IT IS difficult to imagine anything worse than the loss of one’s mobility.

Of course, it happens gradually for many people as they become infirm through old age or illness.

But sometimes the transformation from active individual to wheelchair-bound invalid is so sudden, it can be utterly devastating.

This is what happened to 27-year-old Will Clark from Grasmere. One moment he was cycling along a Lake District road and the next he was lying prone on the tarmac - the top of his spinal cord severed.

Will is now facing his life-changing injuries with tremendous courage.

For a young man who ran and cycled over the fells daily and who loved ski-ing and the adventure of world travel, he now has to come to terms with a totally different life with many new and difficult challenges.

It’s hard to imagine that his situation could have been much worse, but his mother Angela Clark is keen to point out one positive - Will was wearing a helmet when he had his accident. Otherwise, the damage to his head might have been much more severe or even fatal.

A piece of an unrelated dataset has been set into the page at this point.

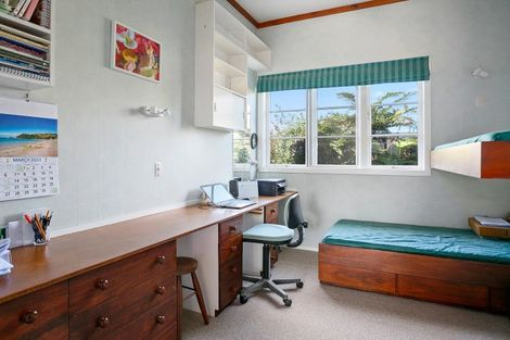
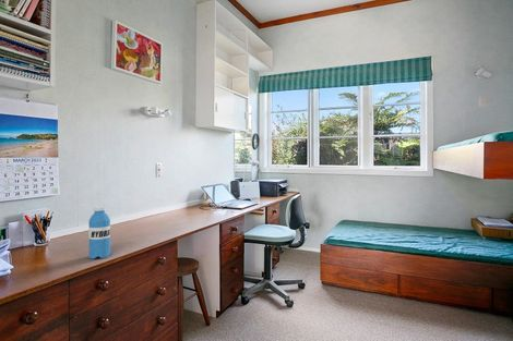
+ water bottle [87,206,111,259]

As it is, Will has to now try to build a new life around his immobility.

The Will Clark Fund, set up by the Grasmere community, will help adapt Will’s parents’ home to suit his special needs and to provide help beyond that provided by welfare support. But Will’s ultimate desire is to be able to once again roam freely among the fells he loves.

This is why The Westmorland Gazette has this week launched a Wheels for Will campaign to raise £25,000 to buy him a specially-adapted, rough terrain quad bike.

As well as enabling him to regain some of the freedom he once enjoyed, it will, according to his spinal injuries consultant, add significantly to his sense of wellbeing.

It is a sad irony that at the time of his accident Will was selflessly raising money for a cystic fibrosis charity.

The Wheels for Will campaign is an opportunity for society to give something back to him.

We would urge everyone to consider making a donation to the appeal.